Robert Dela Gente loves the big, shiny kiosk in his office hallway.

Several times a day, the family physician enters a code on its small screen, opens a drawer containing samples of nearly two dozen generic drugs and hands a bottle to a patient. He repeats the exercise enthusiastically because, he says, many of his patients often can’t afford more expensive brand-name medicines.

“I call it my ATM,” said Dela Gente, 32, who practices with several other doctors in a busy office in Oakland, N.J. “It’s just like having a closetful of brand-name samples, but this holds down costs.

“It’s tough enough for a patient who has to take a medication, but you don’t want them to get a prescription for something that’ll break the bank. This helps them get started on something they can afford.”

The kiosk – which resembles a soda vending machine – is the latest idea in the effort to restrain health-care spending. Created by a small company in San Diego called Medvantx, the contraption is slowly making its way into doctors’ offices in several states with the wholehearted backing of some big health insurers.

The reason is simple: Brand-name prescription drugs are getting more expensive all the time. In the 12 months ending last June, for instance, the average increase in the most widely used brand-name medicines was 6.3 percent, according to AARP, the consumer-advocacy group. By contrast, generic prices held steady during the first half of 2006.

To fight back, health insurers are promoting greater use of generics. A favorite tactic is to require health plan members to pay more out of pocket for brand-name medicines when comparable generics are available.

To further encourage doctors, several insurers in eight states, including New Jersey, Pennsylvania and California, are working with Medvantx to promote its kiosk. As insurers see it, the kiosk serves as a counterbalance to the tens of thousands of sales reps employed by big brand-name drugmakers such as Merck, Novartis and Pfizer.

“We’re not saying brand-name drugs aren’t good,” said Richard Popiel, vice president and chief medical officer at Horizon Blue Cross Blue Shield, the Newark, N.J.-based insurer. “But when it’s appropriate, people should use generics. Everyone’s health-care costs are rising.”

Although Pfizer recently made headlines with plans to reduce its U.S. sales force by 20 percent, no one is predicting sales reps will disappear any time soon. This means doctors will continue to receive armloads of free samples of brand-name medicines to distribute to their patients.

For generic drugmakers, there’s no point in employing huge numbers of sales reps when a doctor can write a prescription for a generic medicine and a pharmacist is free to dispense any version. A patient may be given a prescription for amoxycillin, an antibiotic, but several generic drugmakers sell copies.

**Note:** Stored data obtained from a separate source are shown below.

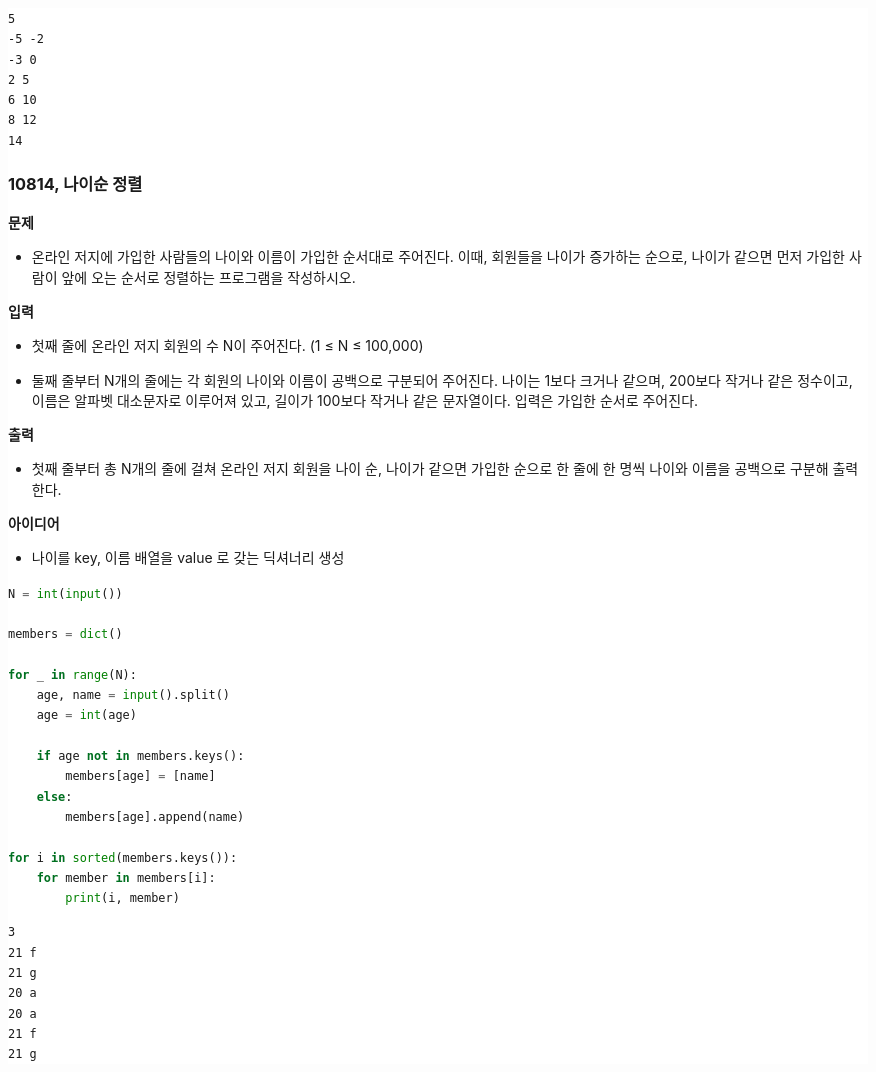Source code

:     5
    -5 -2
    -3 0
    2 5
    6 10
    8 12
    14
    

### 10814, 나이순 정렬

**문제**
- 온라인 저지에 가입한 사람들의 나이와 이름이 가입한 순서대로 주어진다. 이때, 회원들을 나이가 증가하는 순으로, 나이가 같으면 먼저 가입한 사람이 앞에 오는 순서로 정렬하는 프로그램을 작성하시오.

**입력**
- 첫째 줄에 온라인 저지 회원의 수 N이 주어진다. (1 ≤ N ≤ 100,000)

- 둘째 줄부터 N개의 줄에는 각 회원의 나이와 이름이 공백으로 구분되어 주어진다. 나이는 1보다 크거나 같으며, 200보다 작거나 같은 정수이고, 이름은 알파벳 대소문자로 이루어져 있고, 길이가 100보다 작거나 같은 문자열이다. 입력은 가입한 순서로 주어진다.

**출력**
- 첫째 줄부터 총 N개의 줄에 걸쳐 온라인 저지 회원을 나이 순, 나이가 같으면 가입한 순으로 한 줄에 한 명씩 나이와 이름을 공백으로 구분해 출력한다.

**아이디어**
- 나이를 key, 이름 배열을 value 로 갖는 딕셔너리 생성


```python
N = int(input())

members = dict()

for _ in range(N):
    age, name = input().split()
    age = int(age)
    
    if age not in members.keys():
        members[age] = [name]
    else:
        members[age].append(name)
    
for i in sorted(members.keys()):
    for member in members[i]:
        print(i, member)
```

    3
    21 f
    21 g
    20 a
    20 a
    21 f
    21 g
    
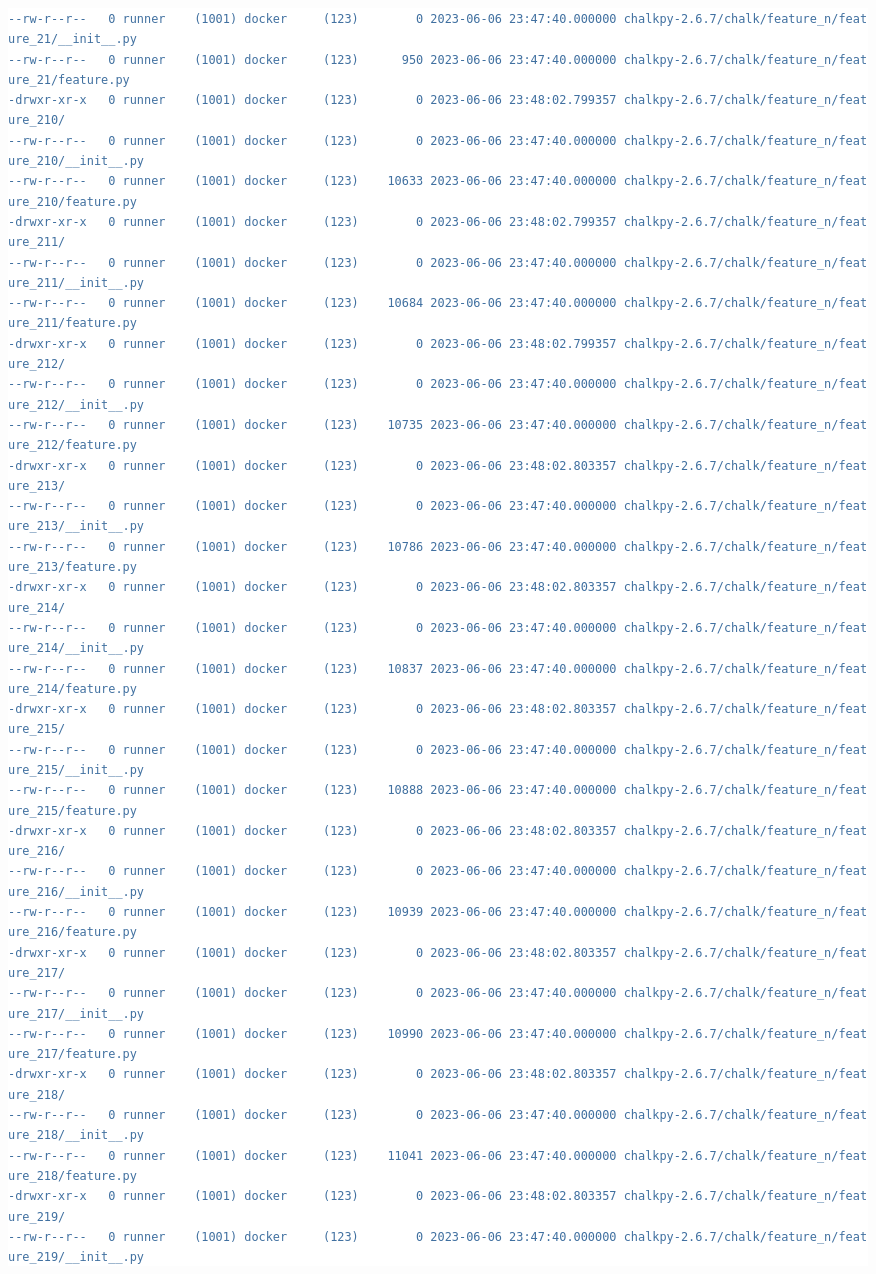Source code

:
 ```diff
--rw-r--r--   0 runner    (1001) docker     (123)        0 2023-06-06 23:47:40.000000 chalkpy-2.6.7/chalk/feature_n/feature_21/__init__.py
--rw-r--r--   0 runner    (1001) docker     (123)      950 2023-06-06 23:47:40.000000 chalkpy-2.6.7/chalk/feature_n/feature_21/feature.py
-drwxr-xr-x   0 runner    (1001) docker     (123)        0 2023-06-06 23:48:02.799357 chalkpy-2.6.7/chalk/feature_n/feature_210/
--rw-r--r--   0 runner    (1001) docker     (123)        0 2023-06-06 23:47:40.000000 chalkpy-2.6.7/chalk/feature_n/feature_210/__init__.py
--rw-r--r--   0 runner    (1001) docker     (123)    10633 2023-06-06 23:47:40.000000 chalkpy-2.6.7/chalk/feature_n/feature_210/feature.py
-drwxr-xr-x   0 runner    (1001) docker     (123)        0 2023-06-06 23:48:02.799357 chalkpy-2.6.7/chalk/feature_n/feature_211/
--rw-r--r--   0 runner    (1001) docker     (123)        0 2023-06-06 23:47:40.000000 chalkpy-2.6.7/chalk/feature_n/feature_211/__init__.py
--rw-r--r--   0 runner    (1001) docker     (123)    10684 2023-06-06 23:47:40.000000 chalkpy-2.6.7/chalk/feature_n/feature_211/feature.py
-drwxr-xr-x   0 runner    (1001) docker     (123)        0 2023-06-06 23:48:02.799357 chalkpy-2.6.7/chalk/feature_n/feature_212/
--rw-r--r--   0 runner    (1001) docker     (123)        0 2023-06-06 23:47:40.000000 chalkpy-2.6.7/chalk/feature_n/feature_212/__init__.py
--rw-r--r--   0 runner    (1001) docker     (123)    10735 2023-06-06 23:47:40.000000 chalkpy-2.6.7/chalk/feature_n/feature_212/feature.py
-drwxr-xr-x   0 runner    (1001) docker     (123)        0 2023-06-06 23:48:02.803357 chalkpy-2.6.7/chalk/feature_n/feature_213/
--rw-r--r--   0 runner    (1001) docker     (123)        0 2023-06-06 23:47:40.000000 chalkpy-2.6.7/chalk/feature_n/feature_213/__init__.py
--rw-r--r--   0 runner    (1001) docker     (123)    10786 2023-06-06 23:47:40.000000 chalkpy-2.6.7/chalk/feature_n/feature_213/feature.py
-drwxr-xr-x   0 runner    (1001) docker     (123)        0 2023-06-06 23:48:02.803357 chalkpy-2.6.7/chalk/feature_n/feature_214/
--rw-r--r--   0 runner    (1001) docker     (123)        0 2023-06-06 23:47:40.000000 chalkpy-2.6.7/chalk/feature_n/feature_214/__init__.py
--rw-r--r--   0 runner    (1001) docker     (123)    10837 2023-06-06 23:47:40.000000 chalkpy-2.6.7/chalk/feature_n/feature_214/feature.py
-drwxr-xr-x   0 runner    (1001) docker     (123)        0 2023-06-06 23:48:02.803357 chalkpy-2.6.7/chalk/feature_n/feature_215/
--rw-r--r--   0 runner    (1001) docker     (123)        0 2023-06-06 23:47:40.000000 chalkpy-2.6.7/chalk/feature_n/feature_215/__init__.py
--rw-r--r--   0 runner    (1001) docker     (123)    10888 2023-06-06 23:47:40.000000 chalkpy-2.6.7/chalk/feature_n/feature_215/feature.py
-drwxr-xr-x   0 runner    (1001) docker     (123)        0 2023-06-06 23:48:02.803357 chalkpy-2.6.7/chalk/feature_n/feature_216/
--rw-r--r--   0 runner    (1001) docker     (123)        0 2023-06-06 23:47:40.000000 chalkpy-2.6.7/chalk/feature_n/feature_216/__init__.py
--rw-r--r--   0 runner    (1001) docker     (123)    10939 2023-06-06 23:47:40.000000 chalkpy-2.6.7/chalk/feature_n/feature_216/feature.py
-drwxr-xr-x   0 runner    (1001) docker     (123)        0 2023-06-06 23:48:02.803357 chalkpy-2.6.7/chalk/feature_n/feature_217/
--rw-r--r--   0 runner    (1001) docker     (123)        0 2023-06-06 23:47:40.000000 chalkpy-2.6.7/chalk/feature_n/feature_217/__init__.py
--rw-r--r--   0 runner    (1001) docker     (123)    10990 2023-06-06 23:47:40.000000 chalkpy-2.6.7/chalk/feature_n/feature_217/feature.py
-drwxr-xr-x   0 runner    (1001) docker     (123)        0 2023-06-06 23:48:02.803357 chalkpy-2.6.7/chalk/feature_n/feature_218/
--rw-r--r--   0 runner    (1001) docker     (123)        0 2023-06-06 23:47:40.000000 chalkpy-2.6.7/chalk/feature_n/feature_218/__init__.py
--rw-r--r--   0 runner    (1001) docker     (123)    11041 2023-06-06 23:47:40.000000 chalkpy-2.6.7/chalk/feature_n/feature_218/feature.py
-drwxr-xr-x   0 runner    (1001) docker     (123)        0 2023-06-06 23:48:02.803357 chalkpy-2.6.7/chalk/feature_n/feature_219/
--rw-r--r--   0 runner    (1001) docker     (123)        0 2023-06-06 23:47:40.000000 chalkpy-2.6.7/chalk/feature_n/feature_219/__init__.py
```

“There is not a need for a large sales force,” said Carol Cox, a spokeswoman for Barr Laboratories, a big generic maker based in Woodcliff Lakes, N.J.

Still, this places generic drugmakers at a disadvantage. That’s because samples have a big influence on a doctor’s prescribing habits, ahead of medical-education meetings and face-to-face interactions with sales reps, according to a survey of more than 4,000 doctors by Verispan, a market-research firm.

“It’s sort of stunning when you realize that most every doctor with a sample closet has nothing in there but brand-name drugs,” said Robert Feeney, Medvantx’s chief executive. “What we’re trying to do is create access to generics for those doctors. It’s all about creating a level playing field with the branded drugs.”

A statement from the trade group for brand-name drugmakers, the Pharmaceutical Research and Manufacturers of America, did not specifically address the kiosks, but did say generics play an important role in health care.

Manny Tzavlakis, an associate partner in the health-care practice at Fair Isaac, a consulting firm, believes the kiosk is so convenient that many doctors will find it irresistible. Suddenly, the kiosk will be just as easy to access as the infamous sample closet – and that may eventually prompt some doctors to write fewer prescriptions for brand-name drugs.

“It’s an ingenious idea,” he said. “I think this is the competition the brand-name pharmaceutical industry faces going forward. It will be competition for the drug rep, because it’s really all about changing behavior – the doctor’s behavior.”